If you only have the object bounding box information, you can use this code to extract the points inside an object bounding box. You need to be careful of overlapping objects, such as box on a sofa.

Thanks, Zaiwei

zaiweizhang commented 3 years ago

Closing this for now. Feel free to reopen it.

ramanpreet9 commented 3 years ago

Thanks for the info. May I check if there are scripts available to convert rgbd data into a scannet or sunrgbd format you are using in the model.

for scannet - I see two files. eg. 'scene0000_00_vert.npy' - 50,000 x 6 'scene0000_00_all_noangle_40cls.npy' - 50,000 x 9

what is the information stored here? I believe _vert file include the vertices of points in the scene. does this represent [X, Y, Z, R, G, B]? what is the information stored in second file? How can I generate this format for a sample rgbd data I collect from a rgbd camera.

zaiweizhang commented 3 years ago

_vert file includes X, Y, Z, R, G, B

cls.npy file includes point-level annotation: bbox center x, bbox center y, bbox center z, bbox size x, bbox size y, bbox size z, bbox rotation angle, point instance label, bbox semantic label.

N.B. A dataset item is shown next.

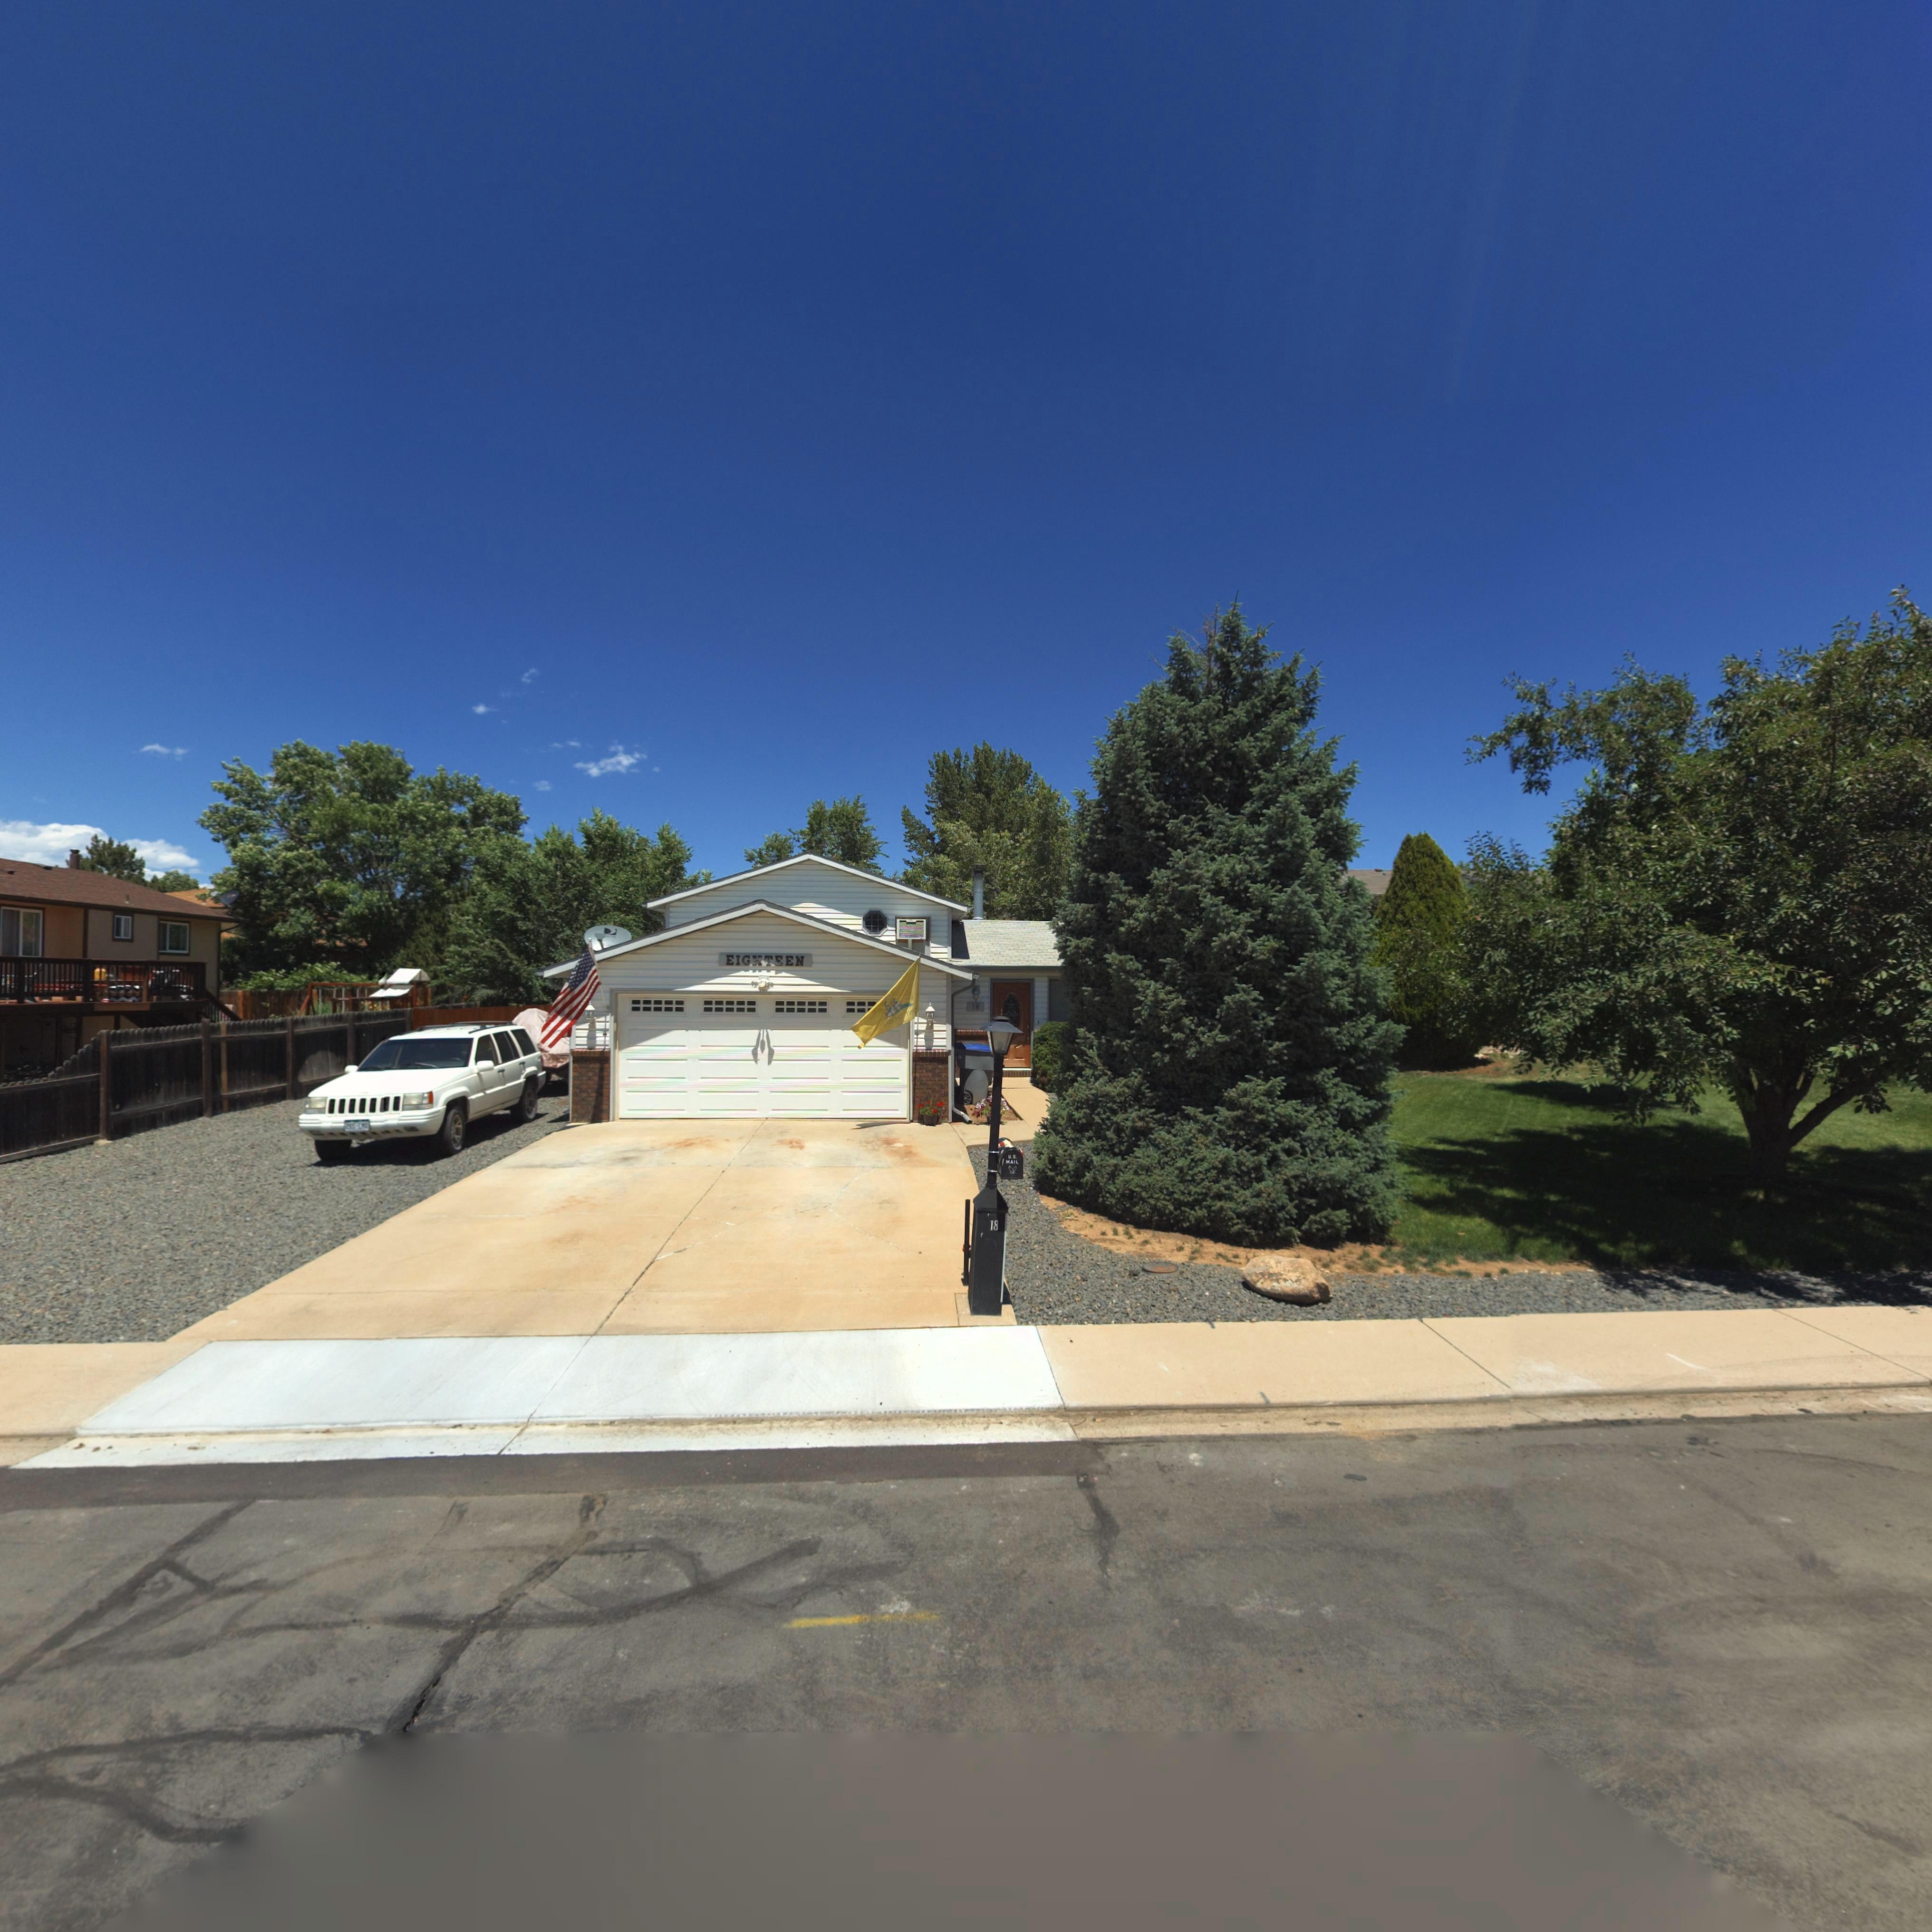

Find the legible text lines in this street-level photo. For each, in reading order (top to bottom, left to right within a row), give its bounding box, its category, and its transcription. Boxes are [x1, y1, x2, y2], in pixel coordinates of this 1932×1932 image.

In order to generate this information, you will need to manually annotate rgbd data. Please refer to this paper for help: https://arxiv.org/abs/1702.04405

quocanh010 commented 3 years ago

Hi, Same question here. If I only have the 3d point-cloud (x,y,z,r,g,b), can I make inference on your trained model? I assumed yes, though the dataloader takes Nx9 array. I guess we can just fill the remaining columns with zeros? Thanks

zaiweizhang commented 3 years ago

Yeah. I think you can do that. Make sure to comment out the evaluation code. Might cause some problems.